Contrast Induced Thyrotoxicosis
Thyrotoxicosis secondary to iodinated contrast material is rare but may occur in patients with abnormal thyroid function. Patients who manifest hyperthyroidism should not be given iodinated contrast material. Patients with Graves’ disease, multinodular goitre or other forms of thyroid autonomy, especially if they are elderly and/or live in areas of dietary iodine deficiency are at risk of iodinated contrast induced thyrotoxicosis. These patients should be monitored by an endocrinologist after administration of iodinated contrast medium and in selected high-risk patients, prophylaxis prescribed by an endocrinologist may be warranted. Intravenous cholangiographic contrast media should not be given to patients at risk.
Iodinated Contrast Use in Pregnancy and Lactation
In exceptional circumstances, when contrast use is deemed necessary, iodinated contrast media may be given to the pregnant mother. The theoretical risk of contrast induced hypothyroidism within the foetus has not been validated and foetal exposure to iodinated contrast media and any associated free iodide is likely to be small and relatively short-lived. Although no adverse foetal effects due to contrast administration during pregnancy have been proven, current guidelines recommend that all neonates should receive thyroid function testing in the first week of life where the mother has received iodinated contrast material in accordance with current standard paediatric care.

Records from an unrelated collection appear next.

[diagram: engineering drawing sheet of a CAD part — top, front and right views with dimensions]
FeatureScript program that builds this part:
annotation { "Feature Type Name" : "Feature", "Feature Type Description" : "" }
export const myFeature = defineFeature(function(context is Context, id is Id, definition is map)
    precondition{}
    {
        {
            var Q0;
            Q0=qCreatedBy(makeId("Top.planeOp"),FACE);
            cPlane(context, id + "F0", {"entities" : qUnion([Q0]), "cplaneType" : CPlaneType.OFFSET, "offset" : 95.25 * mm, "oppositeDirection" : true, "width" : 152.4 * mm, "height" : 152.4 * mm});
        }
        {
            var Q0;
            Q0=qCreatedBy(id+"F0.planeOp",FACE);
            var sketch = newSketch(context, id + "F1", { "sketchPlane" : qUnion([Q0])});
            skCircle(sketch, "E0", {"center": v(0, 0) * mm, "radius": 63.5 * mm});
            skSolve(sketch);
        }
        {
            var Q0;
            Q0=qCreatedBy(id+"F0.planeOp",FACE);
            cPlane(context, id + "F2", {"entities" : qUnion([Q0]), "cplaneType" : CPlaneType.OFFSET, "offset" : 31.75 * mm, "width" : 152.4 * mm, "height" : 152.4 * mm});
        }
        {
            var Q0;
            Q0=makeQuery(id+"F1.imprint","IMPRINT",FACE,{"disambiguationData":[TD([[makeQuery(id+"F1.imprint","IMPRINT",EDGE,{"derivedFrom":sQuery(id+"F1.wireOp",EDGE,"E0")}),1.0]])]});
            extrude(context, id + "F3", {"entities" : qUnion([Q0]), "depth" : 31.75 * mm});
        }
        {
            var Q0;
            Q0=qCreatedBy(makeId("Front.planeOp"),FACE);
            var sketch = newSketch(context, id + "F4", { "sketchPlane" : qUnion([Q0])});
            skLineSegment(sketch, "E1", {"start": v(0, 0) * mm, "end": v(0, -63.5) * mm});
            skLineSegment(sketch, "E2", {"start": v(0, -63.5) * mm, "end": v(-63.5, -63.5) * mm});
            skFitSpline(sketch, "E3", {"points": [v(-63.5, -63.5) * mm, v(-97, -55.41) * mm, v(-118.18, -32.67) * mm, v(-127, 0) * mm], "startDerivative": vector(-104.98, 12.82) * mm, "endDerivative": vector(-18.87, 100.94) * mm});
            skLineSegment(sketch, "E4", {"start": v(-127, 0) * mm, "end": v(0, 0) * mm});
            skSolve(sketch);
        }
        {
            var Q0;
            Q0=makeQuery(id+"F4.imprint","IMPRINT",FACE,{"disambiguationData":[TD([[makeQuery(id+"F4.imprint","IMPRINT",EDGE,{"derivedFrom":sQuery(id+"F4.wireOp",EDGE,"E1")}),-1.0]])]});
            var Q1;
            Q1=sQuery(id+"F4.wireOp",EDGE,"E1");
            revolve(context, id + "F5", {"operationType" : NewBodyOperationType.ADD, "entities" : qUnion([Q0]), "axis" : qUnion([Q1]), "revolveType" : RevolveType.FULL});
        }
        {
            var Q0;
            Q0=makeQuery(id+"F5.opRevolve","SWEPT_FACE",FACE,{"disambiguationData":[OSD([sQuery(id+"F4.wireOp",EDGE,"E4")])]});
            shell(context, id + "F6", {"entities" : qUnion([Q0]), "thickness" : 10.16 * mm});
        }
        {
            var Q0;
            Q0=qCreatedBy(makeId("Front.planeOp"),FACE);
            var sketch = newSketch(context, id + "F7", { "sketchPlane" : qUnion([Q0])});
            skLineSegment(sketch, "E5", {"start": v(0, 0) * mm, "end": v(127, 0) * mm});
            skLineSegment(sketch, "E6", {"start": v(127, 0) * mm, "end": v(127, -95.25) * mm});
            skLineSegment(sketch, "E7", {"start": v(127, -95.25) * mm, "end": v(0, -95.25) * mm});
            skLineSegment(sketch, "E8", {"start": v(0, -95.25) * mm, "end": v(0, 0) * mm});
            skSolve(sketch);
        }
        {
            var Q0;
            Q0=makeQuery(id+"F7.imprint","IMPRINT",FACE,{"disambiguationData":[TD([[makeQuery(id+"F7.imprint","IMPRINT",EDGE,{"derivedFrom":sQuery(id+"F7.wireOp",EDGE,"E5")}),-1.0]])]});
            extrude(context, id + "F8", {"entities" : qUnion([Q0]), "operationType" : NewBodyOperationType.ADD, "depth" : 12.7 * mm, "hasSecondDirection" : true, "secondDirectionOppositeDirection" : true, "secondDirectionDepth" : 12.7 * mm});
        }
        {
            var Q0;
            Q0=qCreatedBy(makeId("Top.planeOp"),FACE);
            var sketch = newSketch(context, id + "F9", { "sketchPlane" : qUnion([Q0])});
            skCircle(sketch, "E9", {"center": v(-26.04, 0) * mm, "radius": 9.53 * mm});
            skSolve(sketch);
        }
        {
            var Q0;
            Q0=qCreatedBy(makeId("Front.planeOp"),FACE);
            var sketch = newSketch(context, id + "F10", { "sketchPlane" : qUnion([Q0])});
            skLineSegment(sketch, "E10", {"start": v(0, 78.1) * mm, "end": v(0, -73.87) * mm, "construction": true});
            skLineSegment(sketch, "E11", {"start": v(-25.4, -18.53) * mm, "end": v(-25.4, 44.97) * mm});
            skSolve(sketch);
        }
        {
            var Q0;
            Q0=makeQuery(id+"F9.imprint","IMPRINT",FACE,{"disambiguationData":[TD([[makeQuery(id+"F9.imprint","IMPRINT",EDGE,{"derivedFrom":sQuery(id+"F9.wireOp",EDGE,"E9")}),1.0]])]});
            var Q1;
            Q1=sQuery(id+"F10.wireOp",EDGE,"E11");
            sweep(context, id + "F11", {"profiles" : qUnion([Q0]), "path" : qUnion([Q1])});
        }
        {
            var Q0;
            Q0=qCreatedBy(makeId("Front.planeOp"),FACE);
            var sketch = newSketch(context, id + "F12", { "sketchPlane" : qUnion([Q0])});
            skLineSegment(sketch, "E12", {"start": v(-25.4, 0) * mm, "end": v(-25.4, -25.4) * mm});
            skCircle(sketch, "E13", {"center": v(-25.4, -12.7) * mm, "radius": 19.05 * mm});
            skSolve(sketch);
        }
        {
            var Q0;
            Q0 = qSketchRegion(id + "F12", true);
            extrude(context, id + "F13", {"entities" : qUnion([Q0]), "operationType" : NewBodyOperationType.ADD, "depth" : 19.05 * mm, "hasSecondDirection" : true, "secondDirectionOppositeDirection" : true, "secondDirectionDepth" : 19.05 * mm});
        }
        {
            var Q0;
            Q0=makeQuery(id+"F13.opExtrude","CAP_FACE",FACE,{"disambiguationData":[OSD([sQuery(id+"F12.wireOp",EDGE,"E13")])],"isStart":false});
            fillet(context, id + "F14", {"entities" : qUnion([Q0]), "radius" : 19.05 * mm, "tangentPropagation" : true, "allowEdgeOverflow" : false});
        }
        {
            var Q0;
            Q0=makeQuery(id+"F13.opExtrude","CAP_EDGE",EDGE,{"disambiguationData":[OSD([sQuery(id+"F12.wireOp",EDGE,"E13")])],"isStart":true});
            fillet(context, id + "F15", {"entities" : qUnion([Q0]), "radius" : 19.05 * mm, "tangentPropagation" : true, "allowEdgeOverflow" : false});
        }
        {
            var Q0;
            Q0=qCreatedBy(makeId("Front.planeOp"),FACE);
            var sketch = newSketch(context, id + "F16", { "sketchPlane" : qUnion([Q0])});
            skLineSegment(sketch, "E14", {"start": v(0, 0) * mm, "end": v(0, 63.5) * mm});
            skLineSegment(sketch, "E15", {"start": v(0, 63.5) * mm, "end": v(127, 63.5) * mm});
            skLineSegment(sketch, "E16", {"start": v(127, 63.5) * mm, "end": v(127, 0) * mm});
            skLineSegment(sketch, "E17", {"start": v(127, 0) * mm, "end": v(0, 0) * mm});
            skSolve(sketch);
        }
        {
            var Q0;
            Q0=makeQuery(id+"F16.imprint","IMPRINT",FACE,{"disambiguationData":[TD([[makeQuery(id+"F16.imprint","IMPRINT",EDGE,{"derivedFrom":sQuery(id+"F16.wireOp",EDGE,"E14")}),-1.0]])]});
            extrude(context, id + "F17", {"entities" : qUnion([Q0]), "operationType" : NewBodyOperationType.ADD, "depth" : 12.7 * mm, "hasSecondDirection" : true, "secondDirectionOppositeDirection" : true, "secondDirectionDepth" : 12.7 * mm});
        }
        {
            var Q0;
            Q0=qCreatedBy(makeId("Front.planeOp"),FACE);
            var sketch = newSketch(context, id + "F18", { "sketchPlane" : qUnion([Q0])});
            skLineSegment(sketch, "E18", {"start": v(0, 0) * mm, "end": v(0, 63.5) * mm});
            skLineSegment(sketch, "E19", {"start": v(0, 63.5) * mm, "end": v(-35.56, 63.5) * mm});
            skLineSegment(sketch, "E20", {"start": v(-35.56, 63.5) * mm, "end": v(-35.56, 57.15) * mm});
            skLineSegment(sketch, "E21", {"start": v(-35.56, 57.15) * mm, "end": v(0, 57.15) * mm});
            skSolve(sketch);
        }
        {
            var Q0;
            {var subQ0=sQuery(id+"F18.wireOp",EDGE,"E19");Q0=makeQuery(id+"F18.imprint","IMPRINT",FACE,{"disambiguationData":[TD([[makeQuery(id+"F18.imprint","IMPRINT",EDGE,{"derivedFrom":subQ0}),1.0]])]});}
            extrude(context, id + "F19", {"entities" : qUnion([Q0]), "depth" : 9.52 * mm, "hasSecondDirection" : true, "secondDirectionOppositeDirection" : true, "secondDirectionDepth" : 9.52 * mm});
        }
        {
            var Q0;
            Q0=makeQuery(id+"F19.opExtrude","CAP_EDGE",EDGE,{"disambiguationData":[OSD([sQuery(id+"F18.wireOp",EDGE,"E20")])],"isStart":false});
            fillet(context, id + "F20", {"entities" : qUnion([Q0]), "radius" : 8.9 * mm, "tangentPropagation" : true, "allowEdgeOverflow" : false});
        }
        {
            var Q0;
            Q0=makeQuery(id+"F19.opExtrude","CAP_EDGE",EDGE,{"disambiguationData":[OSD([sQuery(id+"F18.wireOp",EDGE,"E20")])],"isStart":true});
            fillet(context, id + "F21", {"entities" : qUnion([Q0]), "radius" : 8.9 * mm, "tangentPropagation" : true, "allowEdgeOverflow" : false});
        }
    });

European guidelines have stated that cessation of breast feeding following iodinated contrast material is not required. The amount of contrast media excreted in breast milk is very small and the absorbed dose to the foetus even smaller. The likelihood of either direct toxicity or allergic reaction is therefore extremely low. However, as with other drugs and foodstuffs, the taste of milk may be altered.